Uma em cada dez mulheres foi vítima de agressão sexual ou mesmo violada e, destas, 70% das que pediram ajuda afirmaram terem ficado “paralisadas” durante o abuso, incapazes de fugir, pedir ajuda, reagir ou sequer gritar.
Os números falam por si, mas a justiça pode não os estar a acompanhar como devia, consideram o professor em neurociência cognitiva Patrick Haggard e a colaboradora Ebani Dhawan, ambos da University College London (UCL), no Reino Unido, num artigo publicado na revista Nature Human Behaviour.
Por isso, os especialistas defendem que as provas neurocientíficas devem ser apresentadas e aceites durante julgamentos de agressão sexual e violação e para combater o facto de as mulheres serem muitas vezes injustamente consideradas culpadas por não terem reagido ou por não terem escapado dos agressores.
“A lei há muito reconhece as defesas de ‘perda de controlo’ e pode conceder responsabilidade diminuída em situações específicas, nas quais as provas mostram que as ações foram feitas fora do controlo voluntário. Isso pode incluir algumas condições médicas como distúrbios do sono, além de situações extremas, como controlo coercitivo e gatilho emocional”, refere Patrick Haggard. “Depois de rever as evidências neurocientíficas, sugerimos que a mesma consideração deve ser feita em relação à imobilidade involuntária durante a violação e agressão sexual”, continua o especialista em comunicado da universidade.

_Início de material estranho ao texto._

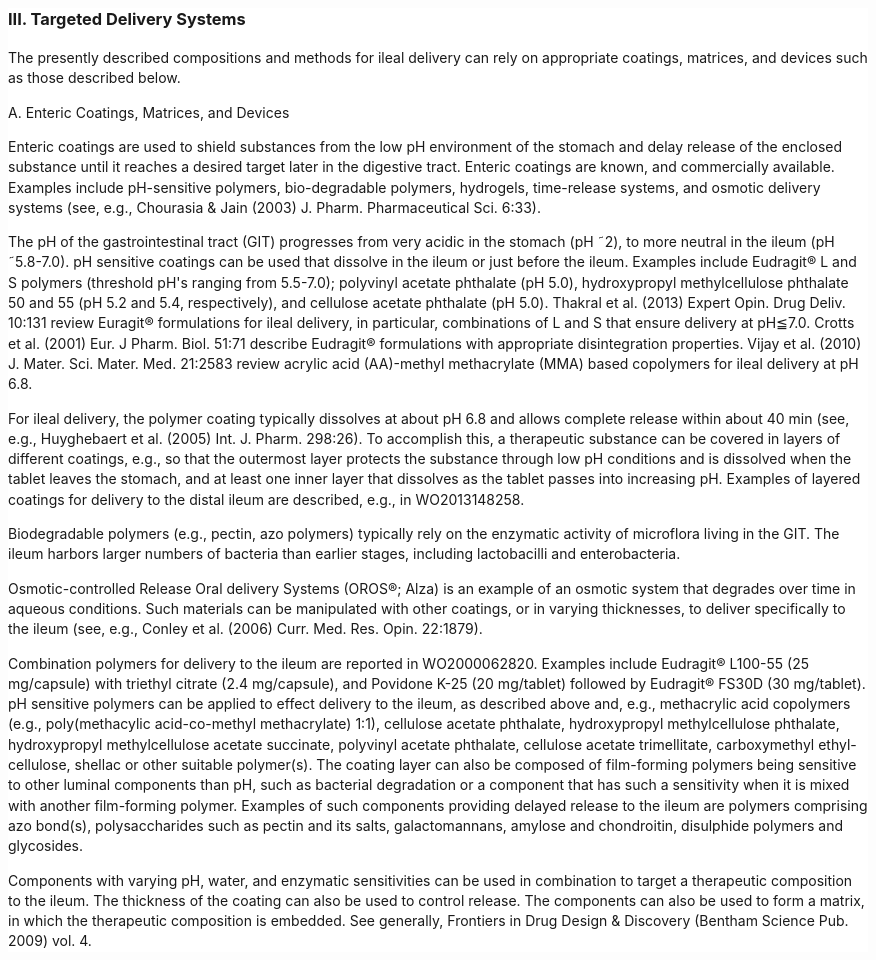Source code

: ### III. Targeted Delivery Systems

The presently described compositions and methods for ileal delivery can rely on appropriate coatings, matrices, and devices such as those described below.

A. Enteric Coatings, Matrices, and Devices

Enteric coatings are used to shield substances from the low pH environment of the stomach and delay release of the enclosed substance until it reaches a desired target later in the digestive tract. Enteric coatings are known, and commercially available. Examples include pH-sensitive polymers, bio-degradable polymers, hydrogels, time-release systems, and osmotic delivery systems (see, e.g., Chourasia & Jain (2003) J. Pharm. Pharmaceutical Sci. 6:33).

The pH of the gastrointestinal tract (GIT) progresses from very acidic in the stomach (pH ˜2), to more neutral in the ileum (pH ˜5.8-7.0). pH sensitive coatings can be used that dissolve in the ileum or just before the ileum. Examples include Eudragit® L and S polymers (threshold pH's ranging from 5.5-7.0); polyvinyl acetate phthalate (pH 5.0), hydroxypropyl methylcellulose phthalate 50 and 55 (pH 5.2 and 5.4, respectively), and cellulose acetate phthalate (pH 5.0). Thakral et al. (2013) Expert Opin. Drug Deliv. 10:131 review Euragit® formulations for ileal delivery, in particular, combinations of L and S that ensure delivery at pH≦7.0. Crotts et al. (2001) Eur. J Pharm. Biol. 51:71 describe Eudragit® formulations with appropriate disintegration properties. Vijay et al. (2010) J. Mater. Sci. Mater. Med. 21:2583 review acrylic acid (AA)-methyl methacrylate (MMA) based copolymers for ileal delivery at pH 6.8.

For ileal delivery, the polymer coating typically dissolves at about pH 6.8 and allows complete release within about 40 min (see, e.g., Huyghebaert et al. (2005) Int. J. Pharm. 298:26). To accomplish this, a therapeutic substance can be covered in layers of different coatings, e.g., so that the outermost layer protects the substance through low pH conditions and is dissolved when the tablet leaves the stomach, and at least one inner layer that dissolves as the tablet passes into increasing pH. Examples of layered coatings for delivery to the distal ileum are described, e.g., in WO2013148258.

Biodegradable polymers (e.g., pectin, azo polymers) typically rely on the enzymatic activity of microflora living in the GIT. The ileum harbors larger numbers of bacteria than earlier stages, including lactobacilli and enterobacteria.

Osmotic-controlled Release Oral delivery Systems (OROS®; Alza) is an example of an osmotic system that degrades over time in aqueous conditions. Such materials can be manipulated with other coatings, or in varying thicknesses, to deliver specifically to the ileum (see, e.g., Conley et al. (2006) Curr. Med. Res. Opin. 22:1879).

Combination polymers for delivery to the ileum are reported in WO2000062820. Examples include Eudragit® L100-55 (25 mg/capsule) with triethyl citrate (2.4 mg/capsule), and Povidone K-25 (20 mg/tablet) followed by Eudragit® FS30D (30 mg/tablet). pH sensitive polymers can be applied to effect delivery to the ileum, as described above and, e.g., methacrylic acid copolymers (e.g., poly(methacylic acid-co-methyl methacrylate) 1:1), cellulose acetate phthalate, hydroxypropyl methylcellulose phthalate, hydroxypropyl methylcellulose acetate succinate, polyvinyl acetate phthalate, cellulose acetate trimellitate, carboxymethyl ethyl-cellulose, shellac or other suitable polymer(s). The coating layer can also be composed of film-forming polymers being sensitive to other luminal components than pH, such as bacterial degradation or a component that has such a sensitivity when it is mixed with another film-forming polymer. Examples of such components providing delayed release to the ileum are polymers comprising azo bond(s), polysaccharides such as pectin and its salts, galactomannans, amylose and chondroitin, disulphide polymers and glycosides.

Components with varying pH, water, and enzymatic sensitivities can be used in combination to target a therapeutic composition to the ileum. The thickness of the coating can also be used to control release. The components can also be used to form a matrix, in which the therapeutic composition is embedded. See generally, Frontiers in Drug Design & Discovery (Bentham Science Pub. 2009) vol. 4.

“Esperamos que tal possa ajudar a evitar a culpabilização inadequada das vítimas e, potencialmente, chamar a atenção da sociedade para a importância crucial do consentimento ativo”, acrescenta.
Pesquisas revelam que as vítimas de agressão sexual geralmente relatam não conseguirem mover-se ou gritar durante a agressão, mesmo quando não estão fisicamente contidas. A defesa, às vezes, interpreta erradamente a falta de luta como uma indicação de consentimento. Esta é uma suposição falsa se a vítima estiver involuntariamente imóvel.
“As definições legais de violação e agressão sexual são baseadas na ausência de consentimento. No entanto, não é incomum que os relatos de não consentimento das vítimas sejam postos em causa em tribunal – contra estereótipos não comprovados de como uma vítima ‘real’ supostamente se comportaria”, lembra a coautora do estudo Ebani Dhawan.
Nesse sentido, a equipa recorda estudos que mostraram que, perante ameaças, o cérebro pode bloquear os circuitos neurológicos que controlam os movimentos voluntários do corpo. Realidade já comprovada em testes humanos e animais. Estes, por exemplo, paralisam momentaneamente quando levemente ameaçados, preparando-se para uma resposta de luta ou fuga. No entanto, quando confrontados com uma ameaça imediata e grave, os comportamentos podem mudar para um imobilismo prolongado, durante a qual o corpo fica totalmente imóvel ou flácido.
No artigo escrito por Haggard e Dhawan e nos casos dos processos em tribunal, os especialistas referenciaram relatórios de casos de violação – dois da Austrália e um dos Estados Unidos – nos quais advogados de defesa e juízes retrataram de maneira imprecisa o imobilismo da vítima durante a agressão e violação, transferindo e convertendo a ausência de luta diretamente para culpa da agredida em nada ter feito. Porém, foi o medo e a ameaça que fizeram com que as três vítimas paralisassem, segundo os pesquisadores da UCL.